#### Task goal:
Every record below is to be retyped exactly.

--- START OF Task data ---

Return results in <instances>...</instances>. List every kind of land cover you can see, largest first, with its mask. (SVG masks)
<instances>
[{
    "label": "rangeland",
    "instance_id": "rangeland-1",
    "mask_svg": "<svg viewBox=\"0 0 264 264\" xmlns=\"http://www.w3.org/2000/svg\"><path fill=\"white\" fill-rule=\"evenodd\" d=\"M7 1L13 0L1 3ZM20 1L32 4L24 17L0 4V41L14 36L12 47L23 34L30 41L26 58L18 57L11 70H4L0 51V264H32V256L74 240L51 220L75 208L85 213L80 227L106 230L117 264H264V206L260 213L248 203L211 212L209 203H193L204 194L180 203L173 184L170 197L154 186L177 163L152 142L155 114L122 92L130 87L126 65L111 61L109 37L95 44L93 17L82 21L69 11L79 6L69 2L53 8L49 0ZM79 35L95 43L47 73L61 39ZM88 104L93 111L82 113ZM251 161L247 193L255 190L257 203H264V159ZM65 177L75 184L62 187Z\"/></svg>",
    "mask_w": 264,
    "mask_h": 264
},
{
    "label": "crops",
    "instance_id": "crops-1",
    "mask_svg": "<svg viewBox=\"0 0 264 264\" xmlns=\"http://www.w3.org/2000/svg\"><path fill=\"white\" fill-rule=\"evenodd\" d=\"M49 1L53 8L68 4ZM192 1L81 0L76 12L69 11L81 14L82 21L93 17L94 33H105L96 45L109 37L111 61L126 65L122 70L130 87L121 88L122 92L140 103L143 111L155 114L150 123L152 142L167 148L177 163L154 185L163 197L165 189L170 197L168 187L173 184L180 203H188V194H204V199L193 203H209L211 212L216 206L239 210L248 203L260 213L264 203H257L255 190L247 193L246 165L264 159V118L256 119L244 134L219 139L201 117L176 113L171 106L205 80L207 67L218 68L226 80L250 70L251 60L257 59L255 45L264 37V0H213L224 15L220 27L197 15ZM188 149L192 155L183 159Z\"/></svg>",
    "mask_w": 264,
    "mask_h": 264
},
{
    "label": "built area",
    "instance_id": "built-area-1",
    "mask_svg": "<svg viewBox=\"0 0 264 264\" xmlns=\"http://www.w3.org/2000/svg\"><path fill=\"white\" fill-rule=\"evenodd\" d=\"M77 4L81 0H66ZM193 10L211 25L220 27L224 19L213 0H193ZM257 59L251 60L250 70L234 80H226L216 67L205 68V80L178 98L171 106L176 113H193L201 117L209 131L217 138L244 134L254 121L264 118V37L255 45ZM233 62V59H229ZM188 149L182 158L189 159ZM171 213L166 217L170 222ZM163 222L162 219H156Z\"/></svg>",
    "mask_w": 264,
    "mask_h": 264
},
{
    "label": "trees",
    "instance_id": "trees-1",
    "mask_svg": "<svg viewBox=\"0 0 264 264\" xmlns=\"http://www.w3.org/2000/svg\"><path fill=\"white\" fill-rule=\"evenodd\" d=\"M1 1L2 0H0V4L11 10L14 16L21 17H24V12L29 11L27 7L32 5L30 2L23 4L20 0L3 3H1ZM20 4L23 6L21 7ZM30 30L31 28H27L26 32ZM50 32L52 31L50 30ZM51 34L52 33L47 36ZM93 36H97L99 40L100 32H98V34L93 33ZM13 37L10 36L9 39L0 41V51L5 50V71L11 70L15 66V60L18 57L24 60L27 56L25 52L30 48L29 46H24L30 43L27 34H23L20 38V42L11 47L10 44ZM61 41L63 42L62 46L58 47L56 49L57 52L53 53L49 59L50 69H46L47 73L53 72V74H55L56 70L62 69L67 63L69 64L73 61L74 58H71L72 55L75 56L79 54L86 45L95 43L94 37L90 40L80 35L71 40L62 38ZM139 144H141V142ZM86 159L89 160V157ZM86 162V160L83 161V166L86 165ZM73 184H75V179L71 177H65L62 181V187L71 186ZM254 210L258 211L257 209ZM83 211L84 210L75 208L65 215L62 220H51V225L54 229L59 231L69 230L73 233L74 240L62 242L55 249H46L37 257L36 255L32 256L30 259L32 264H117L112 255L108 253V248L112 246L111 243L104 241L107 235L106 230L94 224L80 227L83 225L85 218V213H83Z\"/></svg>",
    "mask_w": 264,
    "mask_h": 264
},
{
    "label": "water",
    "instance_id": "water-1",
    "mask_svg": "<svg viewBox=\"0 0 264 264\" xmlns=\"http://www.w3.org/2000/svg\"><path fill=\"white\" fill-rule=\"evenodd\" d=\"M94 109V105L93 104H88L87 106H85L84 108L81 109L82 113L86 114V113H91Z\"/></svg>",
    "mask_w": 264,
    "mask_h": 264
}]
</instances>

--- END OF Task data ---

#### Solution to this problem:
Return results in <instances>...</instances>. List every kind of land cover you can see, largest first, with its mask. (SVG masks)
<instances>
[{
    "label": "rangeland",
    "instance_id": "rangeland-1",
    "mask_svg": "<svg viewBox=\"0 0 264 264\" xmlns=\"http://www.w3.org/2000/svg\"><path fill=\"white\" fill-rule=\"evenodd\" d=\"M7 1L13 0L1 3ZM20 1L32 4L24 17L0 4V41L14 36L12 47L23 34L30 41L26 58L18 57L11 70H4L0 51V264H32V256L74 240L51 220L75 208L85 213L80 227L106 230L117 264H264V206L260 213L248 203L211 212L209 203H193L204 194L180 203L173 184L170 197L154 186L177 163L152 142L155 114L122 92L130 87L126 65L111 61L109 37L95 44L93 17L82 21L69 11L79 6L69 2L53 8L49 0ZM79 35L95 43L47 73L61 39ZM88 104L93 111L82 113ZM251 161L247 193L255 190L257 203H264V159ZM65 177L75 184L62 187Z\"/></svg>",
    "mask_w": 264,
    "mask_h": 264
},
{
    "label": "crops",
    "instance_id": "crops-1",
    "mask_svg": "<svg viewBox=\"0 0 264 264\" xmlns=\"http://www.w3.org/2000/svg\"><path fill=\"white\" fill-rule=\"evenodd\" d=\"M49 1L53 8L68 4ZM192 1L81 0L76 12L69 11L81 14L82 21L93 17L94 33H105L96 45L109 37L111 61L126 65L122 70L130 87L121 88L122 92L140 103L143 111L155 114L150 123L152 142L167 148L177 163L154 185L163 197L165 189L170 197L168 187L173 184L180 203H188V194H204V199L193 203H209L211 212L216 206L239 210L248 203L260 213L264 203H257L255 190L247 193L246 165L264 159V118L256 119L244 134L219 139L201 117L176 113L171 106L205 80L207 67L218 68L226 80L250 70L251 60L257 59L255 45L264 37V0H213L224 15L220 27L197 15ZM188 149L192 155L183 159Z\"/></svg>",
    "mask_w": 264,
    "mask_h": 264
},
{
    "label": "built area",
    "instance_id": "built-area-1",
    "mask_svg": "<svg viewBox=\"0 0 264 264\" xmlns=\"http://www.w3.org/2000/svg\"><path fill=\"white\" fill-rule=\"evenodd\" d=\"M77 4L81 0H66ZM193 10L211 25L220 27L224 19L213 0H193ZM257 59L251 60L250 70L234 80H226L216 67L205 68V80L178 98L171 106L176 113H193L201 117L209 131L217 138L244 134L254 121L264 118V37L255 45ZM233 62V59H229ZM188 149L182 158L189 159ZM171 213L166 217L170 222ZM163 222L162 219H156Z\"/></svg>",
    "mask_w": 264,
    "mask_h": 264
},
{
    "label": "trees",
    "instance_id": "trees-1",
    "mask_svg": "<svg viewBox=\"0 0 264 264\" xmlns=\"http://www.w3.org/2000/svg\"><path fill=\"white\" fill-rule=\"evenodd\" d=\"M1 1L2 0H0V4L11 10L14 16L21 17H24V12L29 11L27 7L32 5L30 2L23 4L20 0L3 3H1ZM20 4L23 6L21 7ZM30 30L31 28H27L26 32ZM50 32L52 31L50 30ZM51 34L52 33L47 36ZM93 36H97L99 40L100 32H98V34L93 33ZM13 37L10 36L9 39L0 41V51L5 50V71L11 70L15 66V60L18 57L24 60L27 56L25 52L30 48L29 46H24L30 43L27 34H23L20 38V42L11 47L10 44ZM61 41L63 42L62 46L58 47L56 49L57 52L53 53L49 59L50 69H46L47 73L53 72V74H55L56 70L62 69L67 63L69 64L73 61L74 58H71L72 55L75 56L79 54L86 45L95 43L94 37L90 40L80 35L71 40L62 38ZM139 144H141V142ZM86 159L89 160V157ZM86 162V160L83 161V166L86 165ZM73 184H75V179L71 177H65L62 181V187L71 186ZM254 210L258 211L257 209ZM83 211L84 210L75 208L65 215L62 220H51V225L54 229L59 231L69 230L73 233L74 240L62 242L55 249H46L37 257L36 255L32 256L30 259L32 264H117L112 255L108 253V248L112 246L111 243L104 241L107 235L106 230L94 224L80 227L83 225L85 218V213H83Z\"/></svg>",
    "mask_w": 264,
    "mask_h": 264
},
{
    "label": "water",
    "instance_id": "water-1",
    "mask_svg": "<svg viewBox=\"0 0 264 264\" xmlns=\"http://www.w3.org/2000/svg\"><path fill=\"white\" fill-rule=\"evenodd\" d=\"M94 109V105L93 104H88L87 106H85L84 108L81 109L82 113L86 114V113H91Z\"/></svg>",
    "mask_w": 264,
    "mask_h": 264
}]
</instances>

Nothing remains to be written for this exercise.